» **Data block**
________________

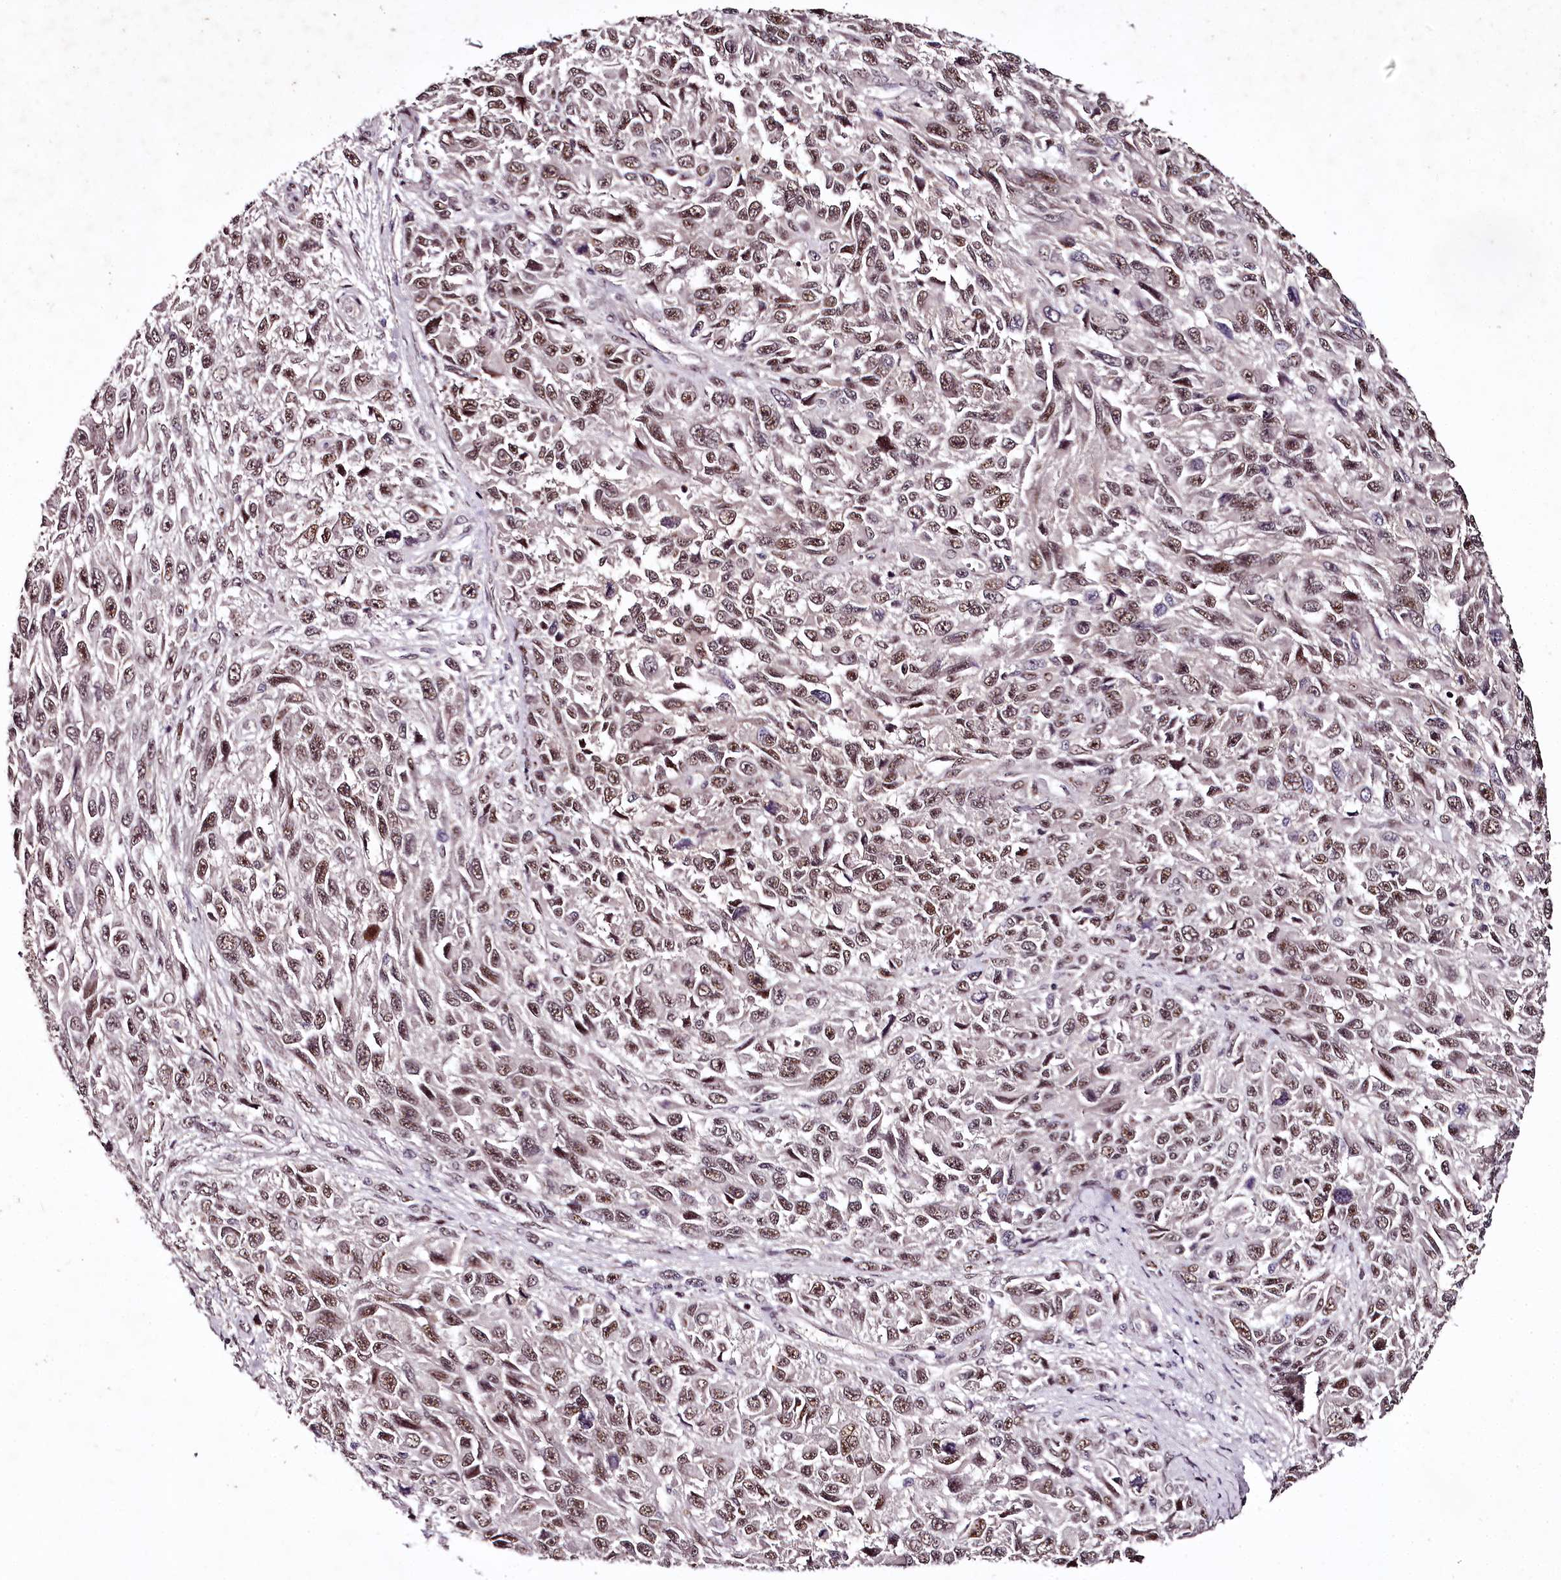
{"staining": {"intensity": "moderate", "quantity": ">75%", "location": "nuclear"}, "tissue": "melanoma", "cell_type": "Tumor cells", "image_type": "cancer", "snomed": [{"axis": "morphology", "description": "Normal tissue, NOS"}, {"axis": "morphology", "description": "Malignant melanoma, NOS"}, {"axis": "topography", "description": "Skin"}], "caption": "High-power microscopy captured an IHC histopathology image of malignant melanoma, revealing moderate nuclear staining in approximately >75% of tumor cells.", "gene": "MAML3", "patient": {"sex": "female", "age": 96}}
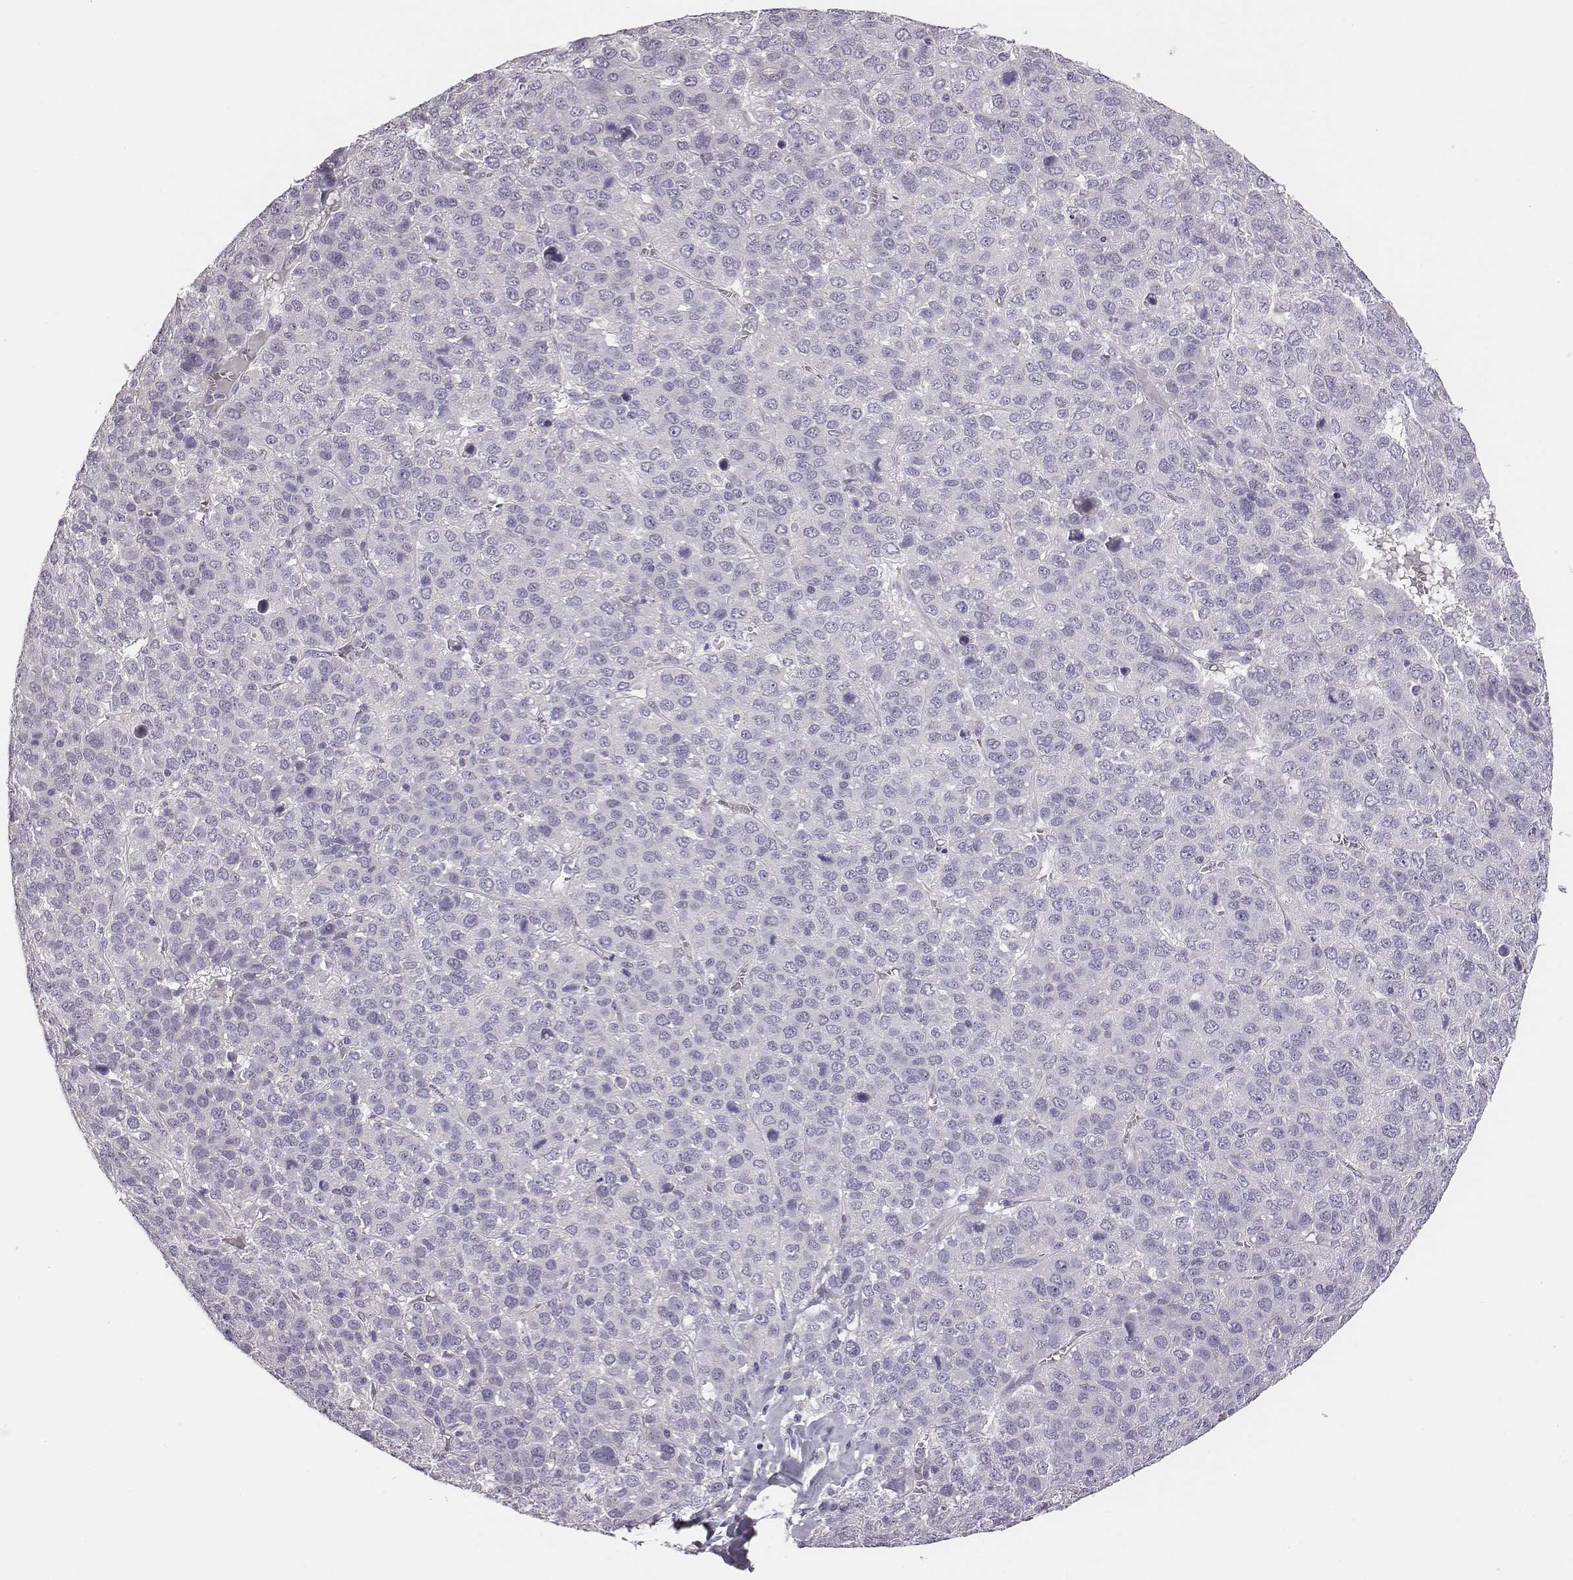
{"staining": {"intensity": "negative", "quantity": "none", "location": "none"}, "tissue": "liver cancer", "cell_type": "Tumor cells", "image_type": "cancer", "snomed": [{"axis": "morphology", "description": "Carcinoma, Hepatocellular, NOS"}, {"axis": "topography", "description": "Liver"}], "caption": "This is an immunohistochemistry photomicrograph of hepatocellular carcinoma (liver). There is no positivity in tumor cells.", "gene": "ADAM7", "patient": {"sex": "male", "age": 69}}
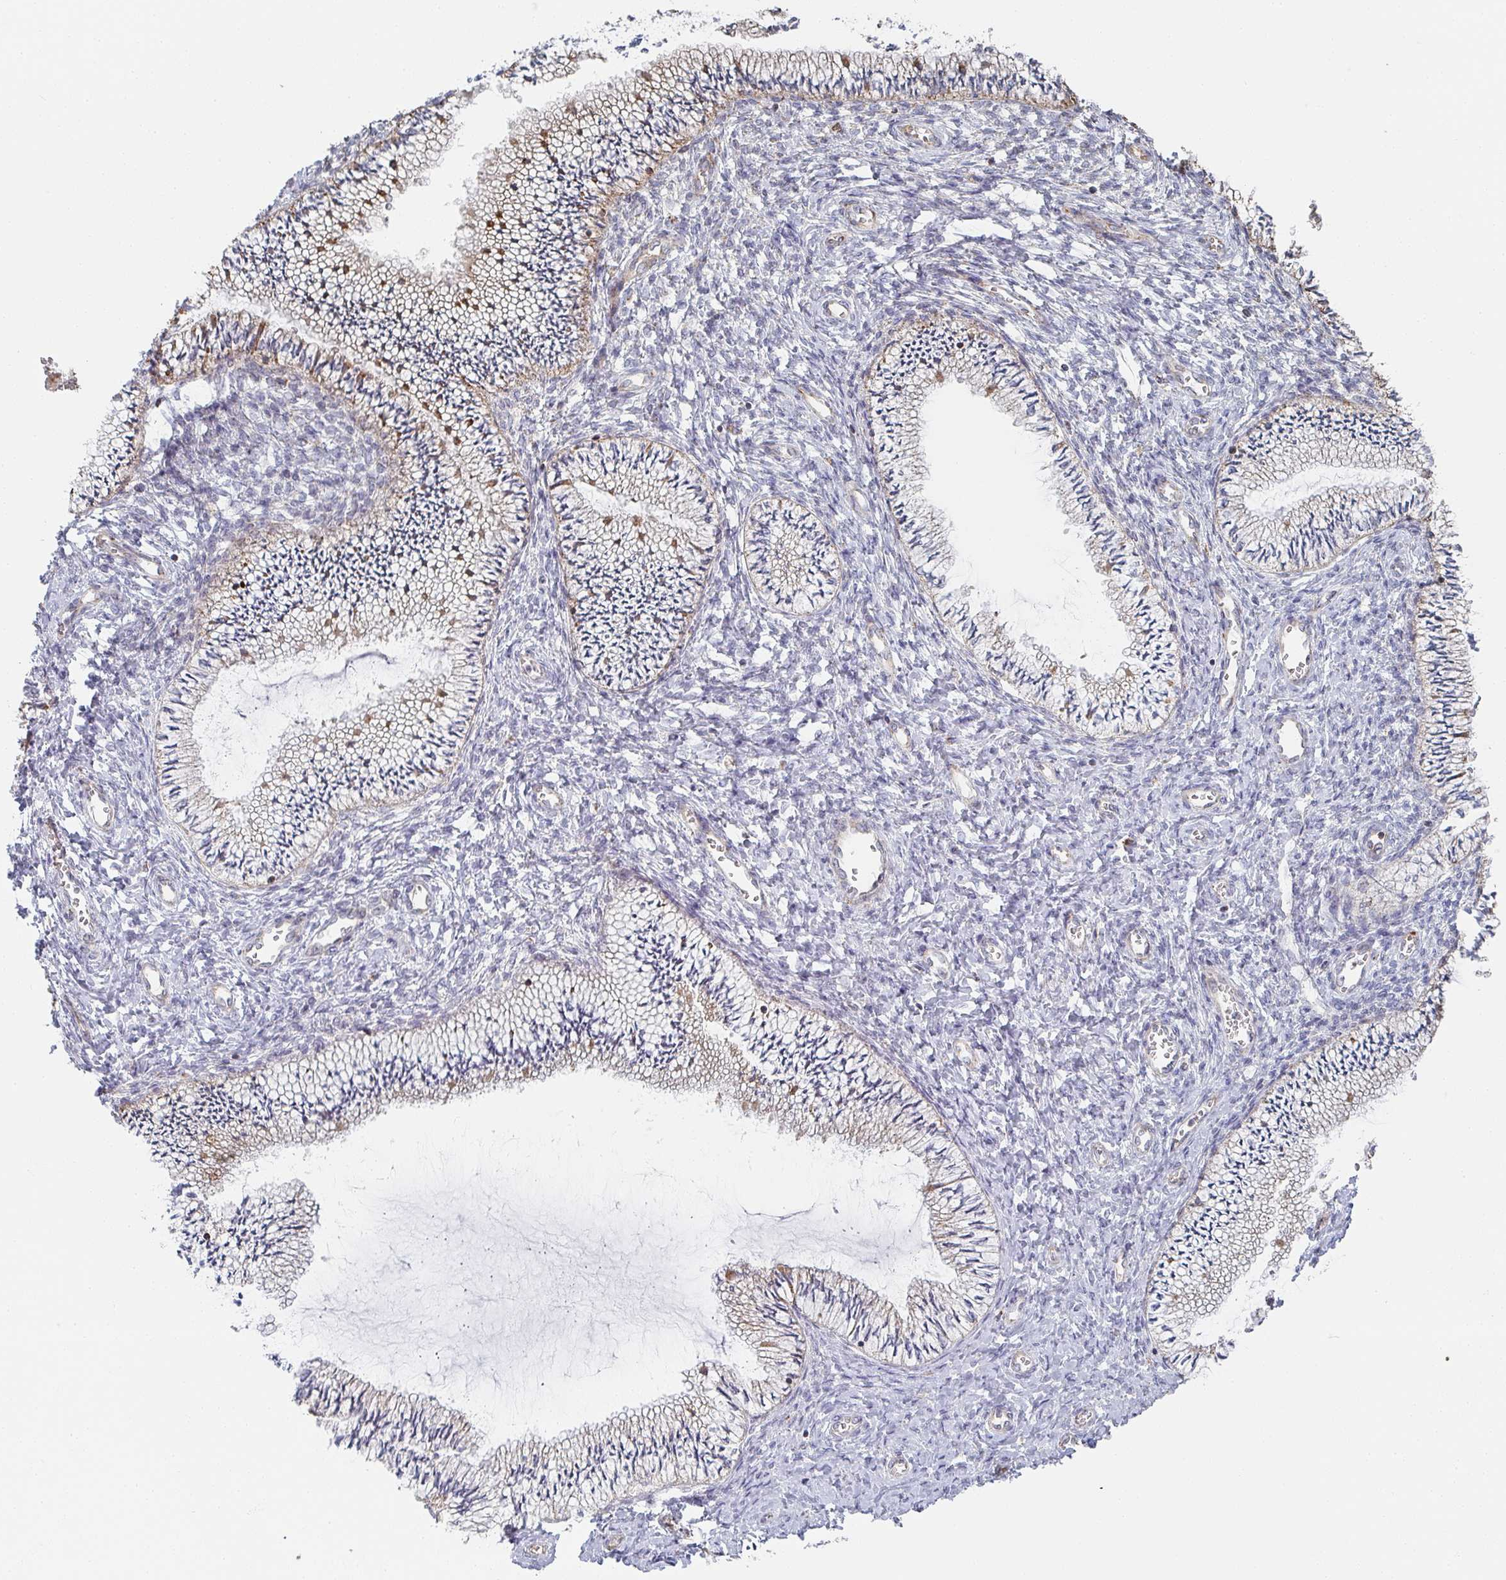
{"staining": {"intensity": "moderate", "quantity": "<25%", "location": "cytoplasmic/membranous"}, "tissue": "cervix", "cell_type": "Glandular cells", "image_type": "normal", "snomed": [{"axis": "morphology", "description": "Normal tissue, NOS"}, {"axis": "topography", "description": "Cervix"}], "caption": "High-power microscopy captured an immunohistochemistry (IHC) micrograph of normal cervix, revealing moderate cytoplasmic/membranous positivity in about <25% of glandular cells. The staining was performed using DAB, with brown indicating positive protein expression. Nuclei are stained blue with hematoxylin.", "gene": "ZNF526", "patient": {"sex": "female", "age": 24}}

________________

» **Work item**
From the listing above, work out the number of lines that contain "microscopy" and give only that.

» **Response to the exercise**
2